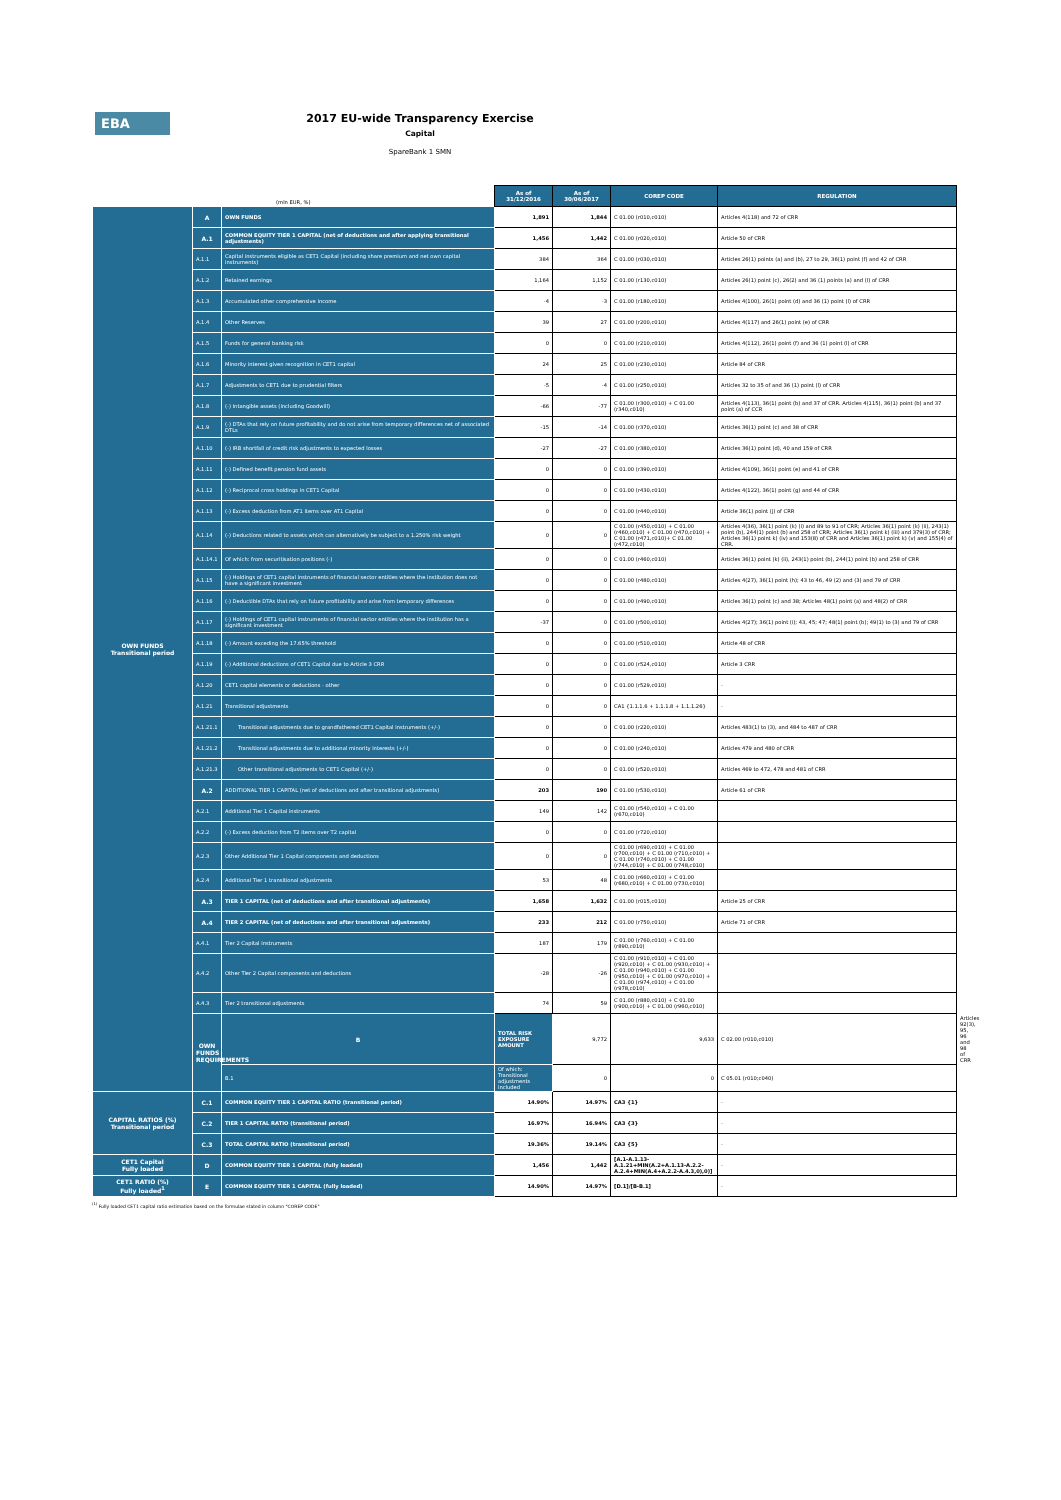EBA
2017 EU-wide Transparency Exercise
Capital
SpareBank 1 SMN
| (mln EUR, %) | | | As of 31/12/2016 | As of 30/06/2017 | COREP CODE | REGULATION | |
| OWN FUNDS Transitional period | A | OWN FUNDS | 1,891 | 1,844 | C 01.00 (r010,c010) | Articles 4(118) and 72 of CRR | |
| | A.1 | COMMON EQUITY TIER 1 CAPITAL (net of deductions and after applying transitional adjustments) | 1,456 | 1,442 | C 01.00 (r020,c010) | Article 50 of CRR | |
| | A.1.1 | Capital instruments eligible as CET1 Capital (including share premium and net own capital instruments) | 384 | 364 | C 01.00 (r030,c010) | Articles 26(1) points (a) and (b), 27 to 29, 36(1) point (f) and 42 of CRR | |
| | A.1.2 | Retained earnings | 1,164 | 1,152 | C 01.00 (r130,c010) | Articles 26(1) point (c), 26(2) and 36 (1) points (a) and (l) of CRR | |
| | A.1.3 | Accumulated other comprehensive income | -4 | -3 | C 01.00 (r180,c010) | Articles 4(100), 26(1) point (d) and 36 (1) point (l) of CRR | |
| | A.1.4 | Other Reserves | 39 | 27 | C 01.00 (r200,c010) | Articles 4(117) and 26(1) point (e) of CRR | |
| | A.1.5 | Funds for general banking risk | 0 | 0 | C 01.00 (r210,c010) | Articles 4(112), 26(1) point (f) and 36 (1) point (l) of CRR | |
| | A.1.6 | Minority interest given recognition in CET1 capital | 24 | 25 | C 01.00 (r230,c010) | Article 84 of CRR | |
| | A.1.7 | Adjustments to CET1 due to prudential filters | -5 | -4 | C 01.00 (r250,c010) | Articles 32 to 35 of and 36 (1) point (l) of CRR | |
| | A.1.8 | (-) Intangible assets (including Goodwill) | -66 | -77 | C 01.00 (r300,c010) + C 01.00 (r340,c010) | Articles 4(113), 36(1) point (b) and 37 of CRR. Articles 4(115), 36(1) point (b) and 37 point (a) of CCR | |
| | A.1.9 | (-) DTAs that rely on future profitability and do not arise from temporary differences net of associated DTLs | -15 | -14 | C 01.00 (r370,c010) | Articles 36(1) point (c) and 38 of CRR | |
| | A.1.10 | (-) IRB shortfall of credit risk adjustments to expected losses | -27 | -27 | C 01.00 (r380,c010) | Articles 36(1) point (d), 40 and 159 of CRR | |
| | A.1.11 | (-) Defined benefit pension fund assets | 0 | 0 | C 01.00 (r390,c010) | Articles 4(109), 36(1) point (e) and 41 of CRR | |
| | A.1.12 | (-) Reciprocal cross holdings in CET1 Capital | 0 | 0 | C 01.00 (r430,c010) | Articles 4(122), 36(1) point (g) and 44 of CRR | |
| | A.1.13 | (-) Excess deduction from AT1 items over AT1 Capital | 0 | 0 | C 01.00 (r440,c010) | Article 36(1) point (j) of CRR | |
| | A.1.14 | (-) Deductions related to assets which can alternatively be subject to a 1.250% risk weight | 0 | 0 | C 01.00 (r450,c010) + C 01.00 (r460,c010) + C 01.00 (r470,c010) + C 01.00 (r471,c010)+ C 01.00 (r472,c010) | Articles 4(36), 36(1) point (k) (i) and 89 to 91 of CRR; Articles 36(1) point (k) (ii), 243(1) point (b), 244(1) point (b) and 258 of CRR; Articles 36(1) point k) (iii) and 379(3) of CRR; Articles 36(1) point k) (iv) and 153(8) of CRR and Articles 36(1) point k) (v) and 155(4) of CRR. | |
| | A.1.14.1 | Of which: from securitisation positions (-) | 0 | 0 | C 01.00 (r460,c010) | Articles 36(1) point (k) (ii), 243(1) point (b), 244(1) point (b) and 258 of CRR | |
| | A.1.15 | (-) Holdings of CET1 capital instruments of financial sector entities where the institution does not have a significant investment | 0 | 0 | C 01.00 (r480,c010) | Articles 4(27), 36(1) point (h); 43 to 46, 49 (2) and (3) and 79 of CRR | |
| | A.1.16 | (-) Deductible DTAs that rely on future profitability and arise from temporary differences | 0 | 0 | C 01.00 (r490,c010) | Articles 36(1) point (c) and 38; Articles 48(1) point (a) and 48(2) of CRR | |
| | A.1.17 | (-) Holdings of CET1 capital instruments of financial sector entities where the institution has a significant investment | -37 | 0 | C 01.00 (r500,c010) | Articles 4(27); 36(1) point (i); 43, 45; 47; 48(1) point (b); 49(1) to (3) and 79 of CRR | |
| | A.1.18 | (-) Amount exceding the 17.65% threshold | 0 | 0 | C 01.00 (r510,c010) | Article 48 of CRR | |
| | A.1.19 | (-) Additional deductions of CET1 Capital due to Article 3 CRR | 0 | 0 | C 01.00 (r524,c010) | Article 3 CRR | |
| | A.1.20 | CET1 capital elements or deductions - other | 0 | 0 | C 01.00 (r529,c010) | - | |
| | A.1.21 | Transitional adjustments | 0 | 0 | CA1 {1.1.1.6 + 1.1.1.8 + 1.1.1.26} | - | |
| | A.1.21.1 | Transitional adjustments due to grandfathered CET1 Capital instruments (+/-) | 0 | 0 | C 01.00 (r220,c010) | Articles 483(1) to (3), and 484 to 487 of CRR | |
| | A.1.21.2 | Transitional adjustments due to additional minority interests (+/-) | 0 | 0 | C 01.00 (r240,c010) | Articles 479 and 480 of CRR | |
| | A.1.21.3 | Other transitional adjustments to CET1 Capital (+/-) | 0 | 0 | C 01.00 (r520,c010) | Articles 469 to 472, 478 and 481 of CRR | |
| | A.2 | ADDITIONAL TIER 1 CAPITAL (net of deductions and after transitional adjustments) | 203 | 190 | C 01.00 (r530,c010) | Article 61 of CRR | |
| | A.2.1 | Additional Tier 1 Capital instruments | 149 | 142 | C 01.00 (r540,c010) + C 01.00 (r670,c010) | | |
| | A.2.2 | (-) Excess deduction from T2 items over T2 capital | 0 | 0 | C 01.00 (r720,c010) | | |
| | A.2.3 | Other Additional Tier 1 Capital components and deductions | 0 | 0 | C 01.00 (r690,c010) + C 01.00 (r700,c010) + C 01.00 (r710,c010) + C 01.00 (r740,c010) + C 01.00 (r744,c010) + C 01.00 (r748,c010) | | |
| | A.2.4 | Additional Tier 1 transitional adjustments | 53 | 48 | C 01.00 (r660,c010) + C 01.00 (r680,c010) + C 01.00 (r730,c010) | | |
| | A.3 | TIER 1 CAPITAL (net of deductions and after transitional adjustments) | 1,658 | 1,632 | C 01.00 (r015,c010) | Article 25 of CRR | |
| | A.4 | TIER 2 CAPITAL (net of deductions and after transitional adjustments) | 233 | 212 | C 01.00 (r750,c010) | Article 71 of CRR | |
| | A.4.1 | Tier 2 Capital instruments | 187 | 179 | C 01.00 (r760,c010) + C 01.00 (r890,c010) | | |
| | A.4.2 | Other Tier 2 Capital components and deductions | -28 | -26 | C 01.00 (r910,c010) + C 01.00 (r920,c010) + C 01.00 (r930,c010) + C 01.00 (r940,c010) + C 01.00 (r950,c010) + C 01.00 (r970,c010) + C 01.00 (r974,c010) + C 01.00 (r978,c010) | | |
| | A.4.3 | Tier 2 transitional adjustments | 74 | 59 | C 01.00 (r880,c010) + C 01.00 (r900,c010) + C 01.00 (r960,c010) | | |
| | OWN FUNDS REQUIREMENTS | B | TOTAL RISK EXPOSURE AMOUNT | 9,772 | 9,633 | C 02.00 (r010,c010) | Articles 92(3), 95, 96 and 98 of CRR |
| | | B.1 | Of which: Transitional adjustments included | 0 | 0 | C 05.01 (r010;c040) | |
| CAPITAL RATIOS (%) Transitional period | C.1 | COMMON EQUITY TIER 1 CAPITAL RATIO (transitional period) | 14.90% | 14.97% | CA3 {1} | - | |
| | C.2 | TIER 1 CAPITAL RATIO (transitional period) | 16.97% | 16.94% | CA3 {3} | - | |
| | C.3 | TOTAL CAPITAL RATIO (transitional period) | 19.36% | 19.14% | CA3 {5} | - | |
| CET1 Capital Fully loaded | D | COMMON EQUITY TIER 1 CAPITAL (fully loaded) | 1,456 | 1,442 | [A.1-A.1.13-A.1.21+MIN(A.2+A.1.13-A.2.2-A.2.4+MIN(A.4+A.2.2-A.4.3,0),0)] | - | |
| CET1 RATIO (%) Fully loaded<sup>1</sup> | E | COMMON EQUITY TIER 1 CAPITAL (fully loaded) | 14.90% | 14.97% | [D.1]/[B-B.1] | - | |
<sup>(1)</sup> Fully loaded CET1 capital ratio estimation based on the formulae stated in column "COREP CODE"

____

- **Exercise**: Your task is to transcribe, with no changes, only the lines of the listing above that lie between the line holding "SpareBank 1 SMN" and the line holding "38 of CRR | |", inclusive.

- **Exercise response**:
SpareBank 1 SMN
| (mln EUR, %) | | | As of 31/12/2016 | As of 30/06/2017 | COREP CODE | REGULATION | |
| OWN FUNDS Transitional period | A | OWN FUNDS | 1,891 | 1,844 | C 01.00 (r010,c010) | Articles 4(118) and 72 of CRR | |
| | A.1 | COMMON EQUITY TIER 1 CAPITAL (net of deductions and after applying transitional adjustments) | 1,456 | 1,442 | C 01.00 (r020,c010) | Article 50 of CRR | |
| | A.1.1 | Capital instruments eligible as CET1 Capital (including share premium and net own capital instruments) | 384 | 364 | C 01.00 (r030,c010) | Articles 26(1) points (a) and (b), 27 to 29, 36(1) point (f) and 42 of CRR | |
| | A.1.2 | Retained earnings | 1,164 | 1,152 | C 01.00 (r130,c010) | Articles 26(1) point (c), 26(2) and 36 (1) points (a) and (l) of CRR | |
| | A.1.3 | Accumulated other comprehensive income | -4 | -3 | C 01.00 (r180,c010) | Articles 4(100), 26(1) point (d) and 36 (1) point (l) of CRR | |
| | A.1.4 | Other Reserves | 39 | 27 | C 01.00 (r200,c010) | Articles 4(117) and 26(1) point (e) of CRR | |
| | A.1.5 | Funds for general banking risk | 0 | 0 | C 01.00 (r210,c010) | Articles 4(112), 26(1) point (f) and 36 (1) point (l) of CRR | |
| | A.1.6 | Minority interest given recognition in CET1 capital | 24 | 25 | C 01.00 (r230,c010) | Article 84 of CRR | |
| | A.1.7 | Adjustments to CET1 due to prudential filters | -5 | -4 | C 01.00 (r250,c010) | Articles 32 to 35 of and 36 (1) point (l) of CRR | |
| | A.1.8 | (-) Intangible assets (including Goodwill) | -66 | -77 | C 01.00 (r300,c010) + C 01.00 (r340,c010) | Articles 4(113), 36(1) point (b) and 37 of CRR. Articles 4(115), 36(1) point (b) and 37 point (a) of CCR | |
| | A.1.9 | (-) DTAs that rely on future profitability and do not arise from temporary differences net of associated DTLs | -15 | -14 | C 01.00 (r370,c010) | Articles 36(1) point (c) and 38 of CRR | |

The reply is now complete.